Was wir derzeit erleben, ist eine Orgie der Narrative inmitten eines Problems, das nur wissenschaftlich zu verstehen und zu lösen ist. Fatal, dass ausgerechnet Wissenschaftlerdarsteller Geschichten so erzählen, wie sie ihnen gefallen, während die seriöse Wissenschaft noch mehr Fragen als Antworten kennt. Das Ganze läuft live vor einem Weltpublikum, dem schon die Geduld fehlt, auf die langatmige Wissenschaft zu warten.

Du kannst alles erzählen

So verspinnen sich vor allem unter denjenigen, die sich in der akuten Situation extrem unwohl fühlen, sprichwörtlich alle möglichen Narrative. Das geht so weit, dass die Sucht nach Heilsversprechen, Helden und Drama Erzählungen gebiert, die als Drehbuch zu einem Film keine Chance hätten, sind sie doch zu plump konstruiert und durchschaubar. Da draußen kannst du sie derzeit erzählen.

Einen interessanten Twist gab es neulich, als das Hetzblatt beim Bäcker eine Kampagne gegen den aktuell gefragtesten Wissenschaftler startete.
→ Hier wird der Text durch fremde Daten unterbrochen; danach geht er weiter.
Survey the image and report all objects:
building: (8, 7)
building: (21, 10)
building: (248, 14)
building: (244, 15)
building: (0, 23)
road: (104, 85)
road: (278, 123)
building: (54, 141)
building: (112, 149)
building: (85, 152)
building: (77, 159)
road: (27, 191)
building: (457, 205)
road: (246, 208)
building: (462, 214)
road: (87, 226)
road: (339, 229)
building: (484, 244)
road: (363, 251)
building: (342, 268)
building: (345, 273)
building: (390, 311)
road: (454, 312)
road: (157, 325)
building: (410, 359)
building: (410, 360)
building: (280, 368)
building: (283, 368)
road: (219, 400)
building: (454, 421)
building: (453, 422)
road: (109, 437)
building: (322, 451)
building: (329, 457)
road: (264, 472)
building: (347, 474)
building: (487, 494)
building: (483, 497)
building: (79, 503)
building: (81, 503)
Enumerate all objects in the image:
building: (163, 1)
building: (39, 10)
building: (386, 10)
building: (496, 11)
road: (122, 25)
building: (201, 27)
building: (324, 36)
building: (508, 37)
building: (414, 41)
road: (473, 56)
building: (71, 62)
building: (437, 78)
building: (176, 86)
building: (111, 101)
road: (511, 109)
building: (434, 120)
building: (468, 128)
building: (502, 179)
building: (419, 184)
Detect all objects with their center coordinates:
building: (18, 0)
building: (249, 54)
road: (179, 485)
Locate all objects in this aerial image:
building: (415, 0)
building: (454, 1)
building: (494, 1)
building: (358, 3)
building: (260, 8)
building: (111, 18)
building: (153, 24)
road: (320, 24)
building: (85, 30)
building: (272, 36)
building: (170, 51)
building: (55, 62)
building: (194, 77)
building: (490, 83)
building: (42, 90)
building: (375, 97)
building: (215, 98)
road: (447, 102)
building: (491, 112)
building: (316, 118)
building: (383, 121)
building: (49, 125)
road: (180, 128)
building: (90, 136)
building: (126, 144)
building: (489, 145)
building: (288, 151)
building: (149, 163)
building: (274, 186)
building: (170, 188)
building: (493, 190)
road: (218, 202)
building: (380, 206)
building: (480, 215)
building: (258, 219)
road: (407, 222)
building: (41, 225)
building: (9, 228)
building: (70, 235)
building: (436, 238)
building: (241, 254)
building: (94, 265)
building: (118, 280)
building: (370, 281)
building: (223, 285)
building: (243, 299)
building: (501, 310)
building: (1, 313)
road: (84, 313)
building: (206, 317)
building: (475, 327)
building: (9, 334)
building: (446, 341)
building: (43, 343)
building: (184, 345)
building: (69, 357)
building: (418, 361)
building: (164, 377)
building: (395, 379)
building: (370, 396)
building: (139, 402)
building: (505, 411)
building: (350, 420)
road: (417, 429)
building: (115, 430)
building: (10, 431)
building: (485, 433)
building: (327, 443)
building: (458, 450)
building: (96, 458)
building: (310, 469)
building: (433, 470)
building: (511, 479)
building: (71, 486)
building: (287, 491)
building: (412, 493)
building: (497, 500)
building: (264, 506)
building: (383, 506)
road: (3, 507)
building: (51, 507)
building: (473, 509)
Selbst als die genannten Gewährsleute sämtlich spontan die Anwürfe revidierten, blieb der Verlag einfach bei seiner Behauptung und offenbarte dabei, dass es ihn gar nicht interessierte, wie die Kommunikation zwischen Wissenschaftlern funktioniert. Das Publikum durfte sich derweil eine Seite aussuchen.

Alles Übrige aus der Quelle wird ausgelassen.